We all know the feeling. You step into the gym; all psyched up, all pumped up, maybe even all juiced up (no judgment here, if that’s what you’re into). It’s go time, and you can’t wait to try and top your max deadlift. Then you hear a voice in the back of your head: “probably should do some warm-up exercises before lifting…”
I know: quite frankly, you couldn’t give a flying f*ck. Your life is busy and you want to use the limited time you have as effectively as possible by just jumping on the treadmill; literally. But you’re not stupid. Deep down you know you should warm up before lifting.

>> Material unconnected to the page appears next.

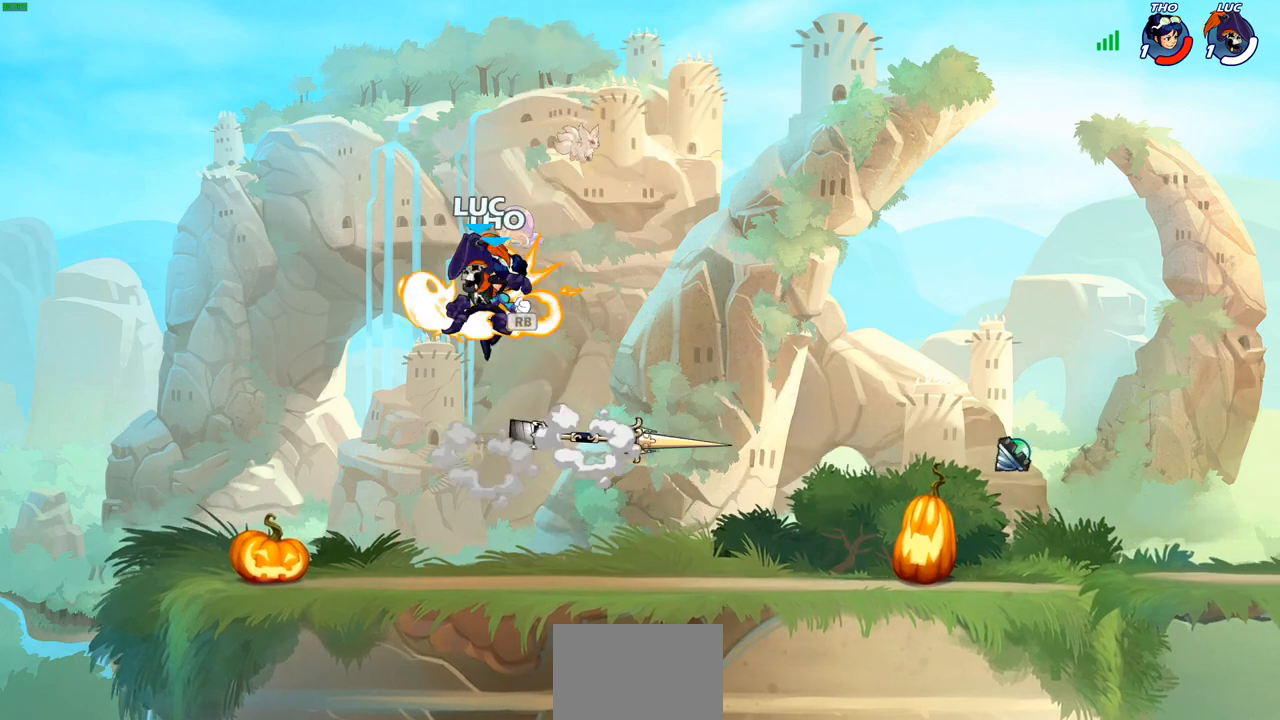
{"buttons": [], "left_stick": "up", "right_stick": "center", "events": [[17, "R1", "up"], [100, "left_stick", "down-right"], [217, "left_stick", "up-right"], [267, "left_stick", "up-left"], [500, "left_stick", "up"]]}
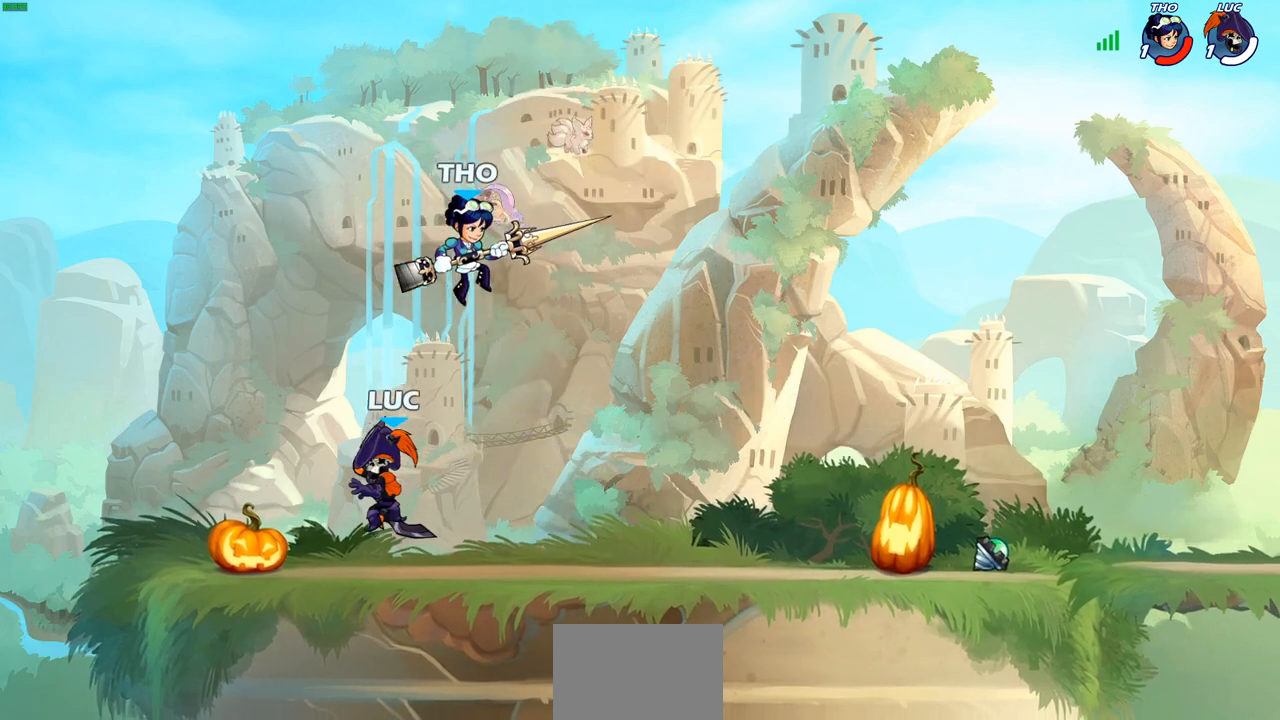
{"buttons": [], "left_stick": "up-right", "right_stick": "center", "events": [[17, "left_stick", "up-right"], [117, "left_stick", "up-left"], [450, "left_stick", "up-right"]]}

Truth is, no matter how boring it might be, it’s an absolutely essential part of every workout, and every serious bodybuilder will tell you the same thing: a good workout starts with good warm-up exercises.
So, to help you out, we at team CrazyBulk put our bulky heads together to come up with the best warm up exercises to make sure you are all warmed up and ready for action. Get some serious insider tips on how to make sure you won’t die after doing your next deadlift.What could happen if you don’t warm up before workouts
It’s that time again: gym day! Unfortunately, you finished work later than expected so you really had to hurry your way to the gym afterward, but you made it.
Workout gear? Check.
Took your protein? Check.
Ready for beast mode? CHECK!
You’re all ready to go at it again, full force! Now, unfortunately, you have only 40 minutes left before you must rush out again to make it in time to meet your friend at the bar.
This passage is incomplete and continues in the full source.